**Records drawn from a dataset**
● ● ● ● ● ● ●
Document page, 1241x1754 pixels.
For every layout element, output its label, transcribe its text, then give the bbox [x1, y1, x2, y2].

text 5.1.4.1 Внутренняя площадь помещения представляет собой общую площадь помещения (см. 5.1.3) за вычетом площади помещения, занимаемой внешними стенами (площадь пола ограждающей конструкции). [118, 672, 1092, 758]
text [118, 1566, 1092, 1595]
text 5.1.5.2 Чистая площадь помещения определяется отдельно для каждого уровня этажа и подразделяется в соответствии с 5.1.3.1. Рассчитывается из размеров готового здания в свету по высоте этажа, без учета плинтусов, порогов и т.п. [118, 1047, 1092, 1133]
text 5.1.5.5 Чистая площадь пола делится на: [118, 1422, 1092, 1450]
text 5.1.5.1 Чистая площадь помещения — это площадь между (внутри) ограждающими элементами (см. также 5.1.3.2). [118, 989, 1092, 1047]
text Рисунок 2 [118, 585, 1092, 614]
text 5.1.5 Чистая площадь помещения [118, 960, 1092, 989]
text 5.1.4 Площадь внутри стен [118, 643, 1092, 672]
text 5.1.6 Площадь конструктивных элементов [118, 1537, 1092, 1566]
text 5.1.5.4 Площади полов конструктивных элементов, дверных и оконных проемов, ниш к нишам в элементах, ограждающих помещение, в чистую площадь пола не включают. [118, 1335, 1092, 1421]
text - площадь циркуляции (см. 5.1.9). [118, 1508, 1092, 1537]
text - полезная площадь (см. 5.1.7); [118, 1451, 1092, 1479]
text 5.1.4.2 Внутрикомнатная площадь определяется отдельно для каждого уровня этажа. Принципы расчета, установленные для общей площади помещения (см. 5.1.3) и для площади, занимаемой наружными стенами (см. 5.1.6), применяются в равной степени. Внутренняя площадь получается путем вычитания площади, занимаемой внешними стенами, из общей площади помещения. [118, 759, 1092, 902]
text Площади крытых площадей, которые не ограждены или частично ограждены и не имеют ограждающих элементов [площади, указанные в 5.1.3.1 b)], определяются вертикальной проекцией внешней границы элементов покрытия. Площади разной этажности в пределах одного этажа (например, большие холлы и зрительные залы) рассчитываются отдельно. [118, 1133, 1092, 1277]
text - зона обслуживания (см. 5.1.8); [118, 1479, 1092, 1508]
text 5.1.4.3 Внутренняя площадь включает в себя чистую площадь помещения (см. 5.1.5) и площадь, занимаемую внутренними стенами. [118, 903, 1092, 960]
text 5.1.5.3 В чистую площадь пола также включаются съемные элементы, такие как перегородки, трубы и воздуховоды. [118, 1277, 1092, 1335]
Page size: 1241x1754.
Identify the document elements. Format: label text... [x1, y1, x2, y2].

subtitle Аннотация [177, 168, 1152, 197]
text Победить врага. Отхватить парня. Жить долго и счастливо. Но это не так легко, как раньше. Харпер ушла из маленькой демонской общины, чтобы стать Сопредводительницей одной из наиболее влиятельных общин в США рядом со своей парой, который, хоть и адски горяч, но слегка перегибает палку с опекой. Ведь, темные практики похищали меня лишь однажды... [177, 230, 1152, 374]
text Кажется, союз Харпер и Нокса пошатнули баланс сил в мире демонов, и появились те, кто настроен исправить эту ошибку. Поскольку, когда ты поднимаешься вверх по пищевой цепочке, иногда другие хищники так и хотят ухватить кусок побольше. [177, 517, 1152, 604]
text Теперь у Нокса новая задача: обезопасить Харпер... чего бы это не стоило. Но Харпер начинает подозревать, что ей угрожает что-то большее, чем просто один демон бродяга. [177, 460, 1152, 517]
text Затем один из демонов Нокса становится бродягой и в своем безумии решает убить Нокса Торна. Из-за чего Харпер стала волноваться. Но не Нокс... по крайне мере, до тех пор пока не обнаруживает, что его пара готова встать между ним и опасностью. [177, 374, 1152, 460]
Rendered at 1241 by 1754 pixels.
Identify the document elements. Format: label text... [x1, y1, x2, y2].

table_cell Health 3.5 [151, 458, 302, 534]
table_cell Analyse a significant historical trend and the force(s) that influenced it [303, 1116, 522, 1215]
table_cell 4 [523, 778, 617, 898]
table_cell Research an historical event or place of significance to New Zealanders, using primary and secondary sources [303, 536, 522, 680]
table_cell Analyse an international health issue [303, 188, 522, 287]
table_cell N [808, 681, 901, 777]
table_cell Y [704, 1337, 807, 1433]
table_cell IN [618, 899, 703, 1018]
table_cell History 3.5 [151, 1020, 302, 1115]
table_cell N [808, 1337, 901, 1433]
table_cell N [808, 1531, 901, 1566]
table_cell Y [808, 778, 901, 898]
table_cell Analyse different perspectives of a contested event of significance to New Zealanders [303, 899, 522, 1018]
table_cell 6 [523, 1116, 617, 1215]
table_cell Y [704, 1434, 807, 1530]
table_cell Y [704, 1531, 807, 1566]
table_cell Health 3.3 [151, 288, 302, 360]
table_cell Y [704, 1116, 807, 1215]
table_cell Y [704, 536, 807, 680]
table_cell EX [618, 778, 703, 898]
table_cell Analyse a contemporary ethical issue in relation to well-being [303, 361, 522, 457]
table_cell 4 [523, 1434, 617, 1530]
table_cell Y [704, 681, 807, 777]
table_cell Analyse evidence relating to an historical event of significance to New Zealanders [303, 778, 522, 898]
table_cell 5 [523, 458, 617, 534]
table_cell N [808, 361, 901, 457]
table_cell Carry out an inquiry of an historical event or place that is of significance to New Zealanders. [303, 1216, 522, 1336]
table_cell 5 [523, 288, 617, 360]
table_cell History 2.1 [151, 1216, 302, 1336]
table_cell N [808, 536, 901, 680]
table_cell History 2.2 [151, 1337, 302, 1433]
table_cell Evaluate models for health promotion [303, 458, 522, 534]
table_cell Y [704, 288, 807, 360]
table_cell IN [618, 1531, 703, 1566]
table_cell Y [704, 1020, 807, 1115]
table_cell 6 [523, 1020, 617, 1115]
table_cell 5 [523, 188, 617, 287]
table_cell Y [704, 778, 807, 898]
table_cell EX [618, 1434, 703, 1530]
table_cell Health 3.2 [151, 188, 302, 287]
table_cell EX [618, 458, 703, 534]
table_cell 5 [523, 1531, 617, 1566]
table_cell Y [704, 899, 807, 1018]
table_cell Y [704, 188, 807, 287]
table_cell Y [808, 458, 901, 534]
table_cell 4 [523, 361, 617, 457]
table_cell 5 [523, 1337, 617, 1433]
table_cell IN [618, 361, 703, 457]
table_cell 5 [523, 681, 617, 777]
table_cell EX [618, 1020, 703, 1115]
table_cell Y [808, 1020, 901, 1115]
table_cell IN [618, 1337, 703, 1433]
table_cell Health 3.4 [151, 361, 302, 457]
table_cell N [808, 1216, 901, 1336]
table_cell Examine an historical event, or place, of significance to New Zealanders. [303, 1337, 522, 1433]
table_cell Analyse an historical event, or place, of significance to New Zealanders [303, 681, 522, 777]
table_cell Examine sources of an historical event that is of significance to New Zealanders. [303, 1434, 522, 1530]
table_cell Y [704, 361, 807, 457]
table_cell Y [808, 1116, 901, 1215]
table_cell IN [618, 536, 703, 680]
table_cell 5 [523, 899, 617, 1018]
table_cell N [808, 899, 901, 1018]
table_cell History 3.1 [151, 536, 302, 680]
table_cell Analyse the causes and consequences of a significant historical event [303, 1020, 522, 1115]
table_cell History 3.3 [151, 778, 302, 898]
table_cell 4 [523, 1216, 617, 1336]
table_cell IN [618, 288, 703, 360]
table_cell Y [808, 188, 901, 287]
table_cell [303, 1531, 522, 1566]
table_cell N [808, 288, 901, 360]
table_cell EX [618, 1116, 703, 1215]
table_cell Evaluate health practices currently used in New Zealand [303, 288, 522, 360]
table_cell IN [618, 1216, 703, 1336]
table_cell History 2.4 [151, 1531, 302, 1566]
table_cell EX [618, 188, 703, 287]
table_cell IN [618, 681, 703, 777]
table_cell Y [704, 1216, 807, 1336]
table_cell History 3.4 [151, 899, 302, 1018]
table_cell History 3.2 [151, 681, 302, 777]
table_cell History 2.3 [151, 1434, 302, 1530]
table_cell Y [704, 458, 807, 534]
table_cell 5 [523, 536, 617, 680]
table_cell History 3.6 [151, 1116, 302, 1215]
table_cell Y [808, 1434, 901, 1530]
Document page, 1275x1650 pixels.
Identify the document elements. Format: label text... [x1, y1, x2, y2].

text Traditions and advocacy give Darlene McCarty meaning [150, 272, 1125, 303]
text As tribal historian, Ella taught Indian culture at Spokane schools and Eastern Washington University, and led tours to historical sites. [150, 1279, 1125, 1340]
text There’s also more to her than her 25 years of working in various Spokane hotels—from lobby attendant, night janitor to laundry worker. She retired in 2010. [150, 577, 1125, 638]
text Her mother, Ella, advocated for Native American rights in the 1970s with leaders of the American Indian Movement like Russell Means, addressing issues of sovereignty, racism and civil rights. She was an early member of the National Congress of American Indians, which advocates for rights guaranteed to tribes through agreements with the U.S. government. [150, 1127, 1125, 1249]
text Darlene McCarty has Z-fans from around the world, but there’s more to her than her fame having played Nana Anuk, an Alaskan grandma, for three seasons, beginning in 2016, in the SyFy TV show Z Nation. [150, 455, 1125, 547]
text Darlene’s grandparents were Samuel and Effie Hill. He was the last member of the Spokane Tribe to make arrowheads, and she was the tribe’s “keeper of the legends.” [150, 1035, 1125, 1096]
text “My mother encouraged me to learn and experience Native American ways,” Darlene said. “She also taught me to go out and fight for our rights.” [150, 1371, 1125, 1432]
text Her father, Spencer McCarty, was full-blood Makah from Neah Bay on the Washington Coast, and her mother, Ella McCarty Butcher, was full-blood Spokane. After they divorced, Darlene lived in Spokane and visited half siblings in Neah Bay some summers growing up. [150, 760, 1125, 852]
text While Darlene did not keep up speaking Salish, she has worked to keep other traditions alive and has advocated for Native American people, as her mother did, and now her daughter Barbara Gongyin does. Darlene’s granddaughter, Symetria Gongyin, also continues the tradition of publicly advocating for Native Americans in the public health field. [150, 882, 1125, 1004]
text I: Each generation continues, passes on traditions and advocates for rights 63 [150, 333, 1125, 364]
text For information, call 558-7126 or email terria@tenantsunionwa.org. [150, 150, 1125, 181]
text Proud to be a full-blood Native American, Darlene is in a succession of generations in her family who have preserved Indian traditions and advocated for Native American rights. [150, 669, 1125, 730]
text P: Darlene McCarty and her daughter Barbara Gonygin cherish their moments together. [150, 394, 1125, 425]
● ● ● ● ● ● ●
**ASSIGNMENT**
Write out exactly the lines above from the line with "Page size: 1241x1754." through the line with "Rendered at 1241 by 1754 pixels.", both of them included, and leave out all other lines.

**ANSWER FOR THIS EXERCISE**
Page size: 1241x1754.
Identify the document elements. Format: label text... [x1, y1, x2, y2].

subtitle Аннотация [177, 168, 1152, 197]
text Победить врага. Отхватить парня. Жить долго и счастливо. Но это не так легко, как раньше. Харпер ушла из маленькой демонской общины, чтобы стать Сопредводительницей одной из наиболее влиятельных общин в США рядом со своей парой, который, хоть и адски горяч, но слегка перегибает палку с опекой. Ведь, темные практики похищали меня лишь однажды... [177, 230, 1152, 374]
text Кажется, союз Харпер и Нокса пошатнули баланс сил в мире демонов, и появились те, кто настроен исправить эту ошибку. Поскольку, когда ты поднимаешься вверх по пищевой цепочке, иногда другие хищники так и хотят ухватить кусок побольше. [177, 517, 1152, 604]
text Теперь у Нокса новая задача: обезопасить Харпер... чего бы это не стоило. Но Харпер начинает подозревать, что ей угрожает что-то большее, чем просто один демон бродяга. [177, 460, 1152, 517]
text Затем один из демонов Нокса становится бродягой и в своем безумии решает убить Нокса Торна. Из-за чего Харпер стала волноваться. Но не Нокс... по крайне мере, до тех пор пока не обнаруживает, что его пара готова встать между ним и опасностью. [177, 374, 1152, 460]
Rendered at 1241 by 1754 pixels.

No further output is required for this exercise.